SOURCE EXCERPT:
Start

Let $\dot x = f(x,u)$ be an autonomous control system with smooth $f:U \times \mathbb{R}^m \rightarrow \mathbb{R}^n$ where $x \in U \subseteq \mathbb{R}^n$, and $U$ open. Suppose moreover that for each $u(\cdot) : [0, \infty) \rightarrow \mathbb{R}^m$ continuous, the solution $x$ to the system $ \dot x(t) = f(x(t),u(t))$ exists uniquely on $[0, \infty)$.

Suppose $l \geq 0$ is a smooth function on $U \times \mathbb{R}^m$, and suppose moreover the value function $\pi:U \rightarrow \mathbb{R}$ with respect to the cost $\int _0^\infty l(x,u) dt$ is smooth.

Then,

  • $ \min_{u \in \mathbb{R}^m }[ {\nabla \pi (x) \cdot f(x,u) + l(x,u)}]= 0$ for each $x \in U$ provided that the left-hand-side minimum exists.

  • If $K:U \rightarrow \mathbb{R}^m$ is a smooth map such that: for each $x \in U$, $K(x)$ is the minimizer of $$\min_{u \in \mathbb{R}^m }[ {\nabla \pi (x) \cdot f(x,u) + l(x,u)}]$$ then for each $x_0 \in U$, $$\pi(x_0) = \int _0 ^ \infty l(x(t),\pi(x(t))) dt$$ where $x$ is the unique solution of $\dot x = f(x, K(x))$ with $x(0) = x_0$ (assuming such solutions uniquely exist for all time).

I want to find a proof of the above horrible-looking theorem. I have some background in mathematics: I know how to use measure theory, Lebesgue integration and functional analysis, I fully understand the standard basic analysis materials.

Can anyone provide me some references? If providing a reference is not possible, I will be very happy if someone directly provides me a proof!

1

There are 1 best solutions below

2
On BEST ANSWER

This is a standard result in the theory of optimal control and dynamic programming. It is often called a verification theorem.

Most modern texts on optimal control should cover (possibly slight variations of) the result you state. For example, see Fleming and Soner (2006), chapter $1$. Theorems $5.1$, $6.1$, and $7.1$ might be of particular interest to you.

As an aside, given the infinite time horizon, I believe you need extra regularity conditions for the result you state to be true. Fleming and Soner should help you figure out the details, if necessary.

End

DATA ROWS:
Start

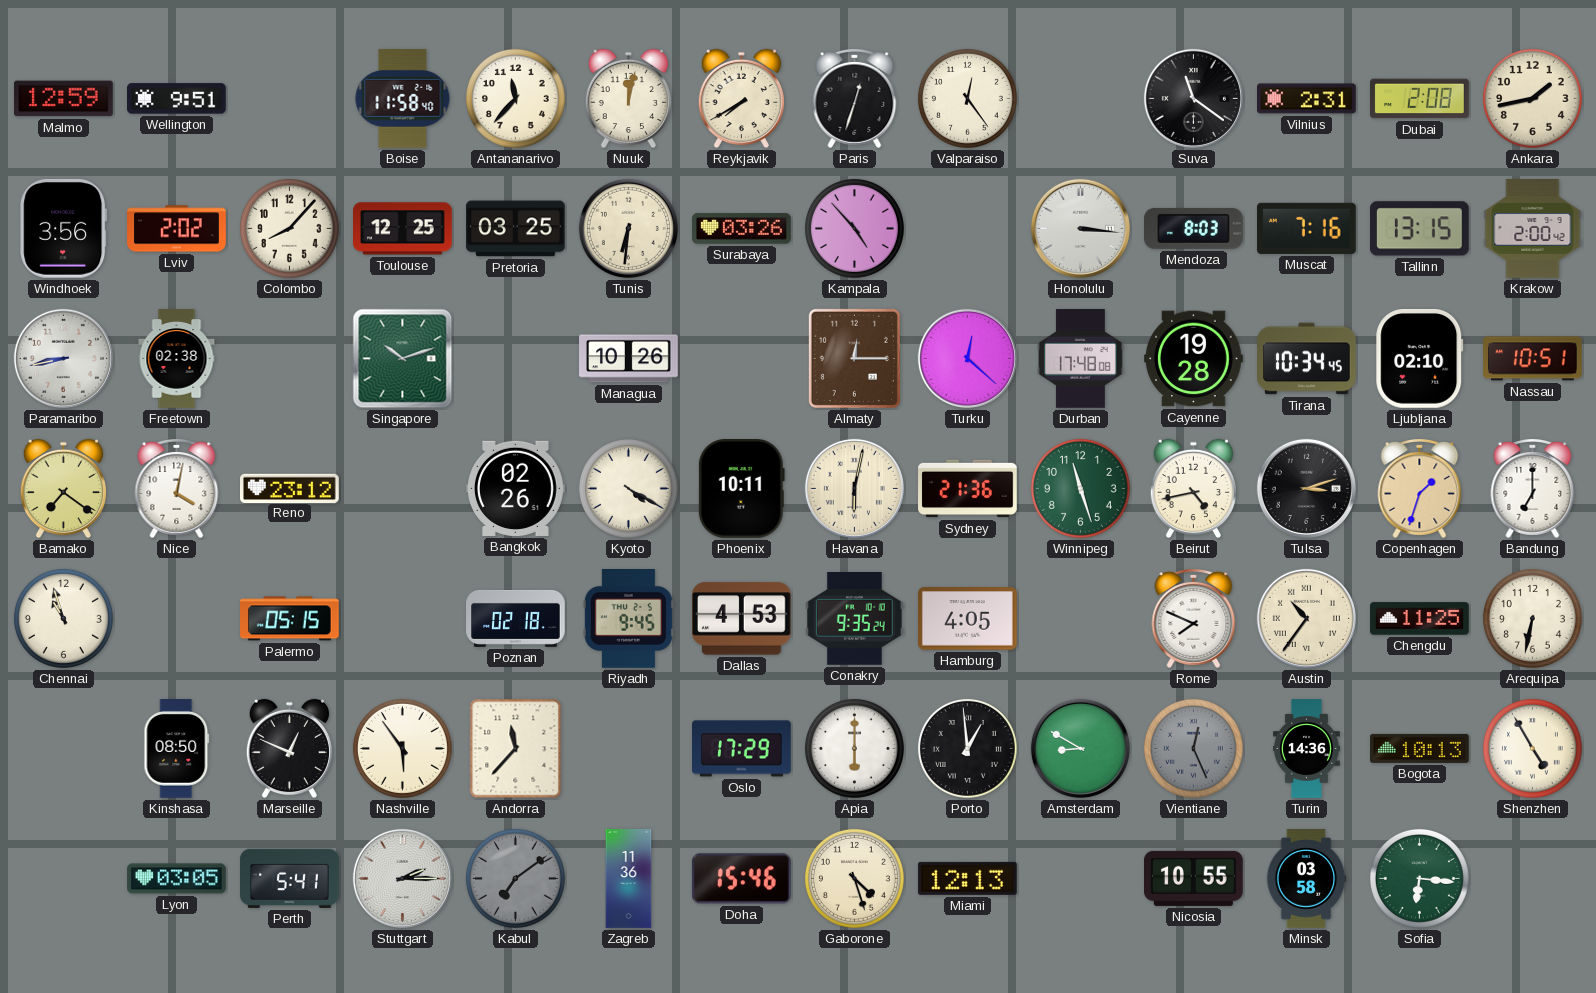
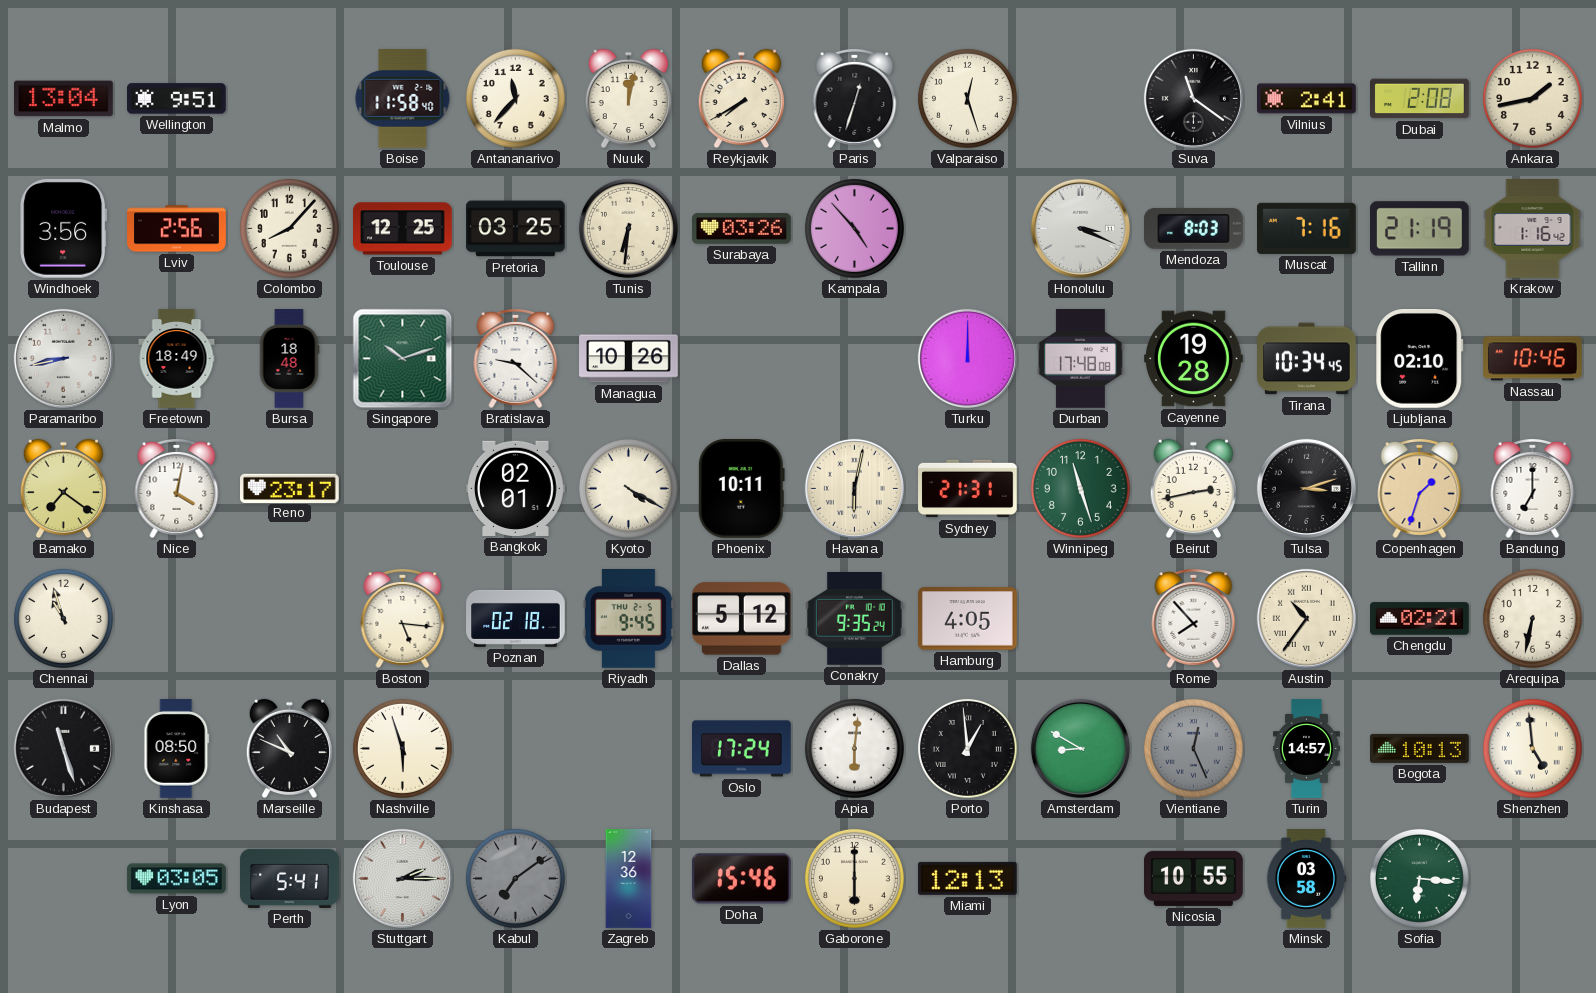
Malmo: 12:59 -> 13:04
Valparaiso: 12:24 -> 12:27
Vilnius: 2:31 -> 2:41
Lviv: 2:02 -> 2:56
Honolulu: 3:16 -> 3:19
Tallinn: 13:15 -> 21:19
Krakow: 2:00 -> 1:16
Freetown: 02:38 -> 18:49
Bursa: none -> 18:48
Bratislava: none -> 9:22
Almaty: 12:15 -> none
Turku: 12:22 -> 12:00
Nassau: 10:51 -> 10:46
Reno: 23:12 -> 23:17
Bangkok: 02:26 -> 02:01
Sydney: 21:36 -> 21:31
Beirut: 4:43 -> 2:43
Palermo: 05:15 -> none
Boston: none -> 5:16
Dallas: 4:53 -> 5:12
Rome: 7:49 -> 7:53
Chengdu: 11:25 -> 02:21
Budapest: none -> 11:27
Marseille: 12:49 -> 10:49
Nashville: 5:54 -> 5:57
Andorra: 11:37 -> none
Oslo: 17:29 -> 17:24
Apia: 6:00 -> 6:01
Turin: 14:36 -> 14:57
Shenzhen: 4:55 -> 4:59
Zagreb: 11:36 -> 12:36
Gaborone: 4:27 -> 6:00
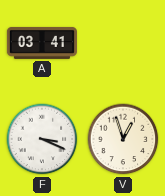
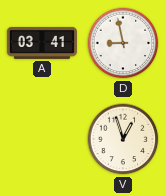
D: none -> 8:58
F: 3:19 -> none
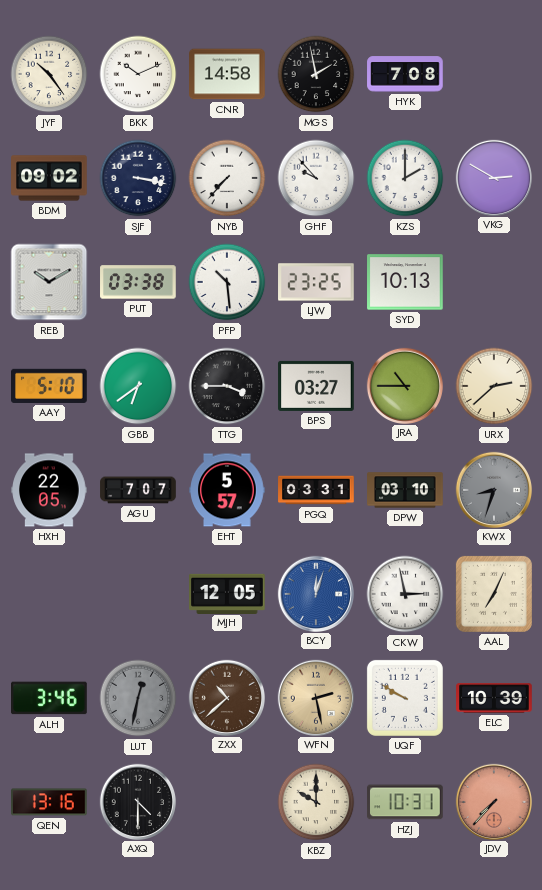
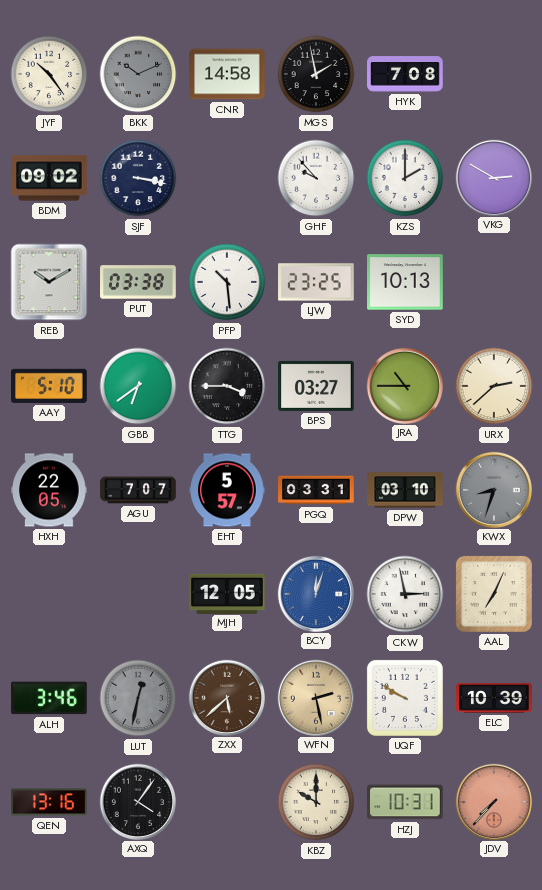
BKK dial: white -> grey
NYB: 7:37 -> none
ZXX: 10:38 -> 5:38
AXQ: 4:30 -> 4:06
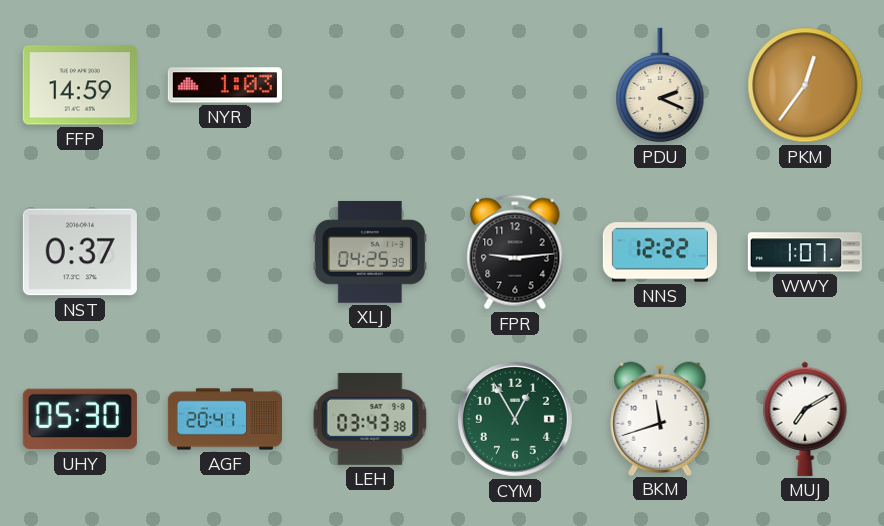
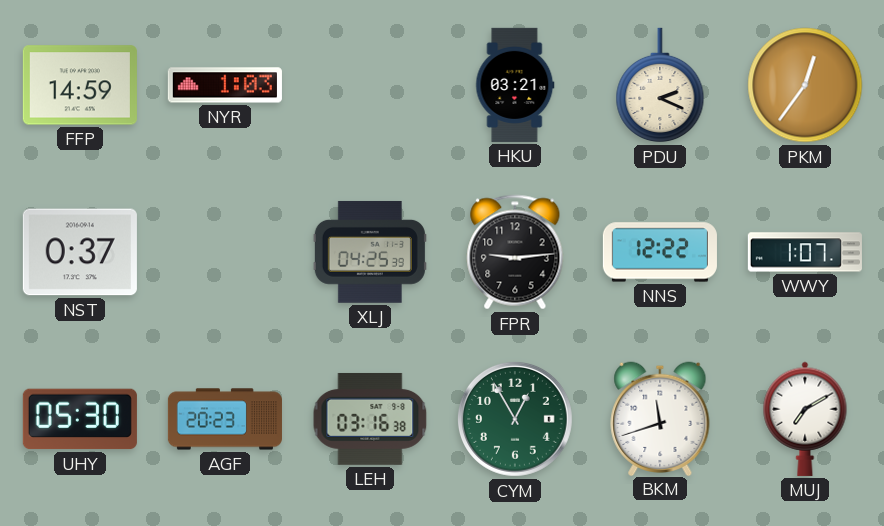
HKU: none -> 03:21
AGF: 20:41 -> 20:23
LEH: 03:43 -> 03:16
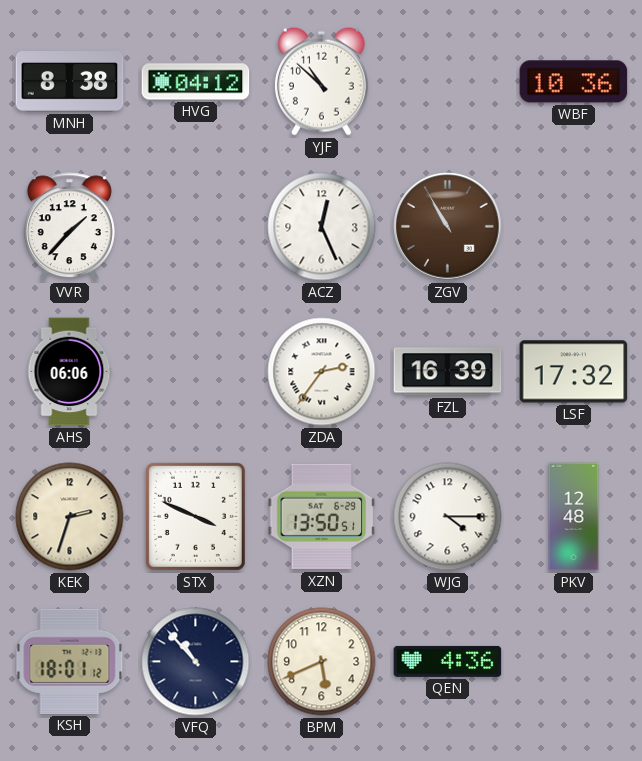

End

JOB 1: Translate this sentence from the optimal control thread above into Spanish: "This is a standard result in the theory of optimal control and dynamic programming."
JOB 2:
Answer these from the optimal control thread above:
(a) What three subjects does the asker say they know how to use?
(b) What name does the reply say the result is often called?
(c) Which chapter of Fleming and Soner (2006) does the reply point to?

FINAL RESULT 1: Este es un resultado estándar en la teoría del control óptimo y la programación dinámica.

FINAL RESULT 2:
(a) Measure theory, Lebesgue integration and functional analysis.
(b) A verification theorem.
(c) Chapter 1.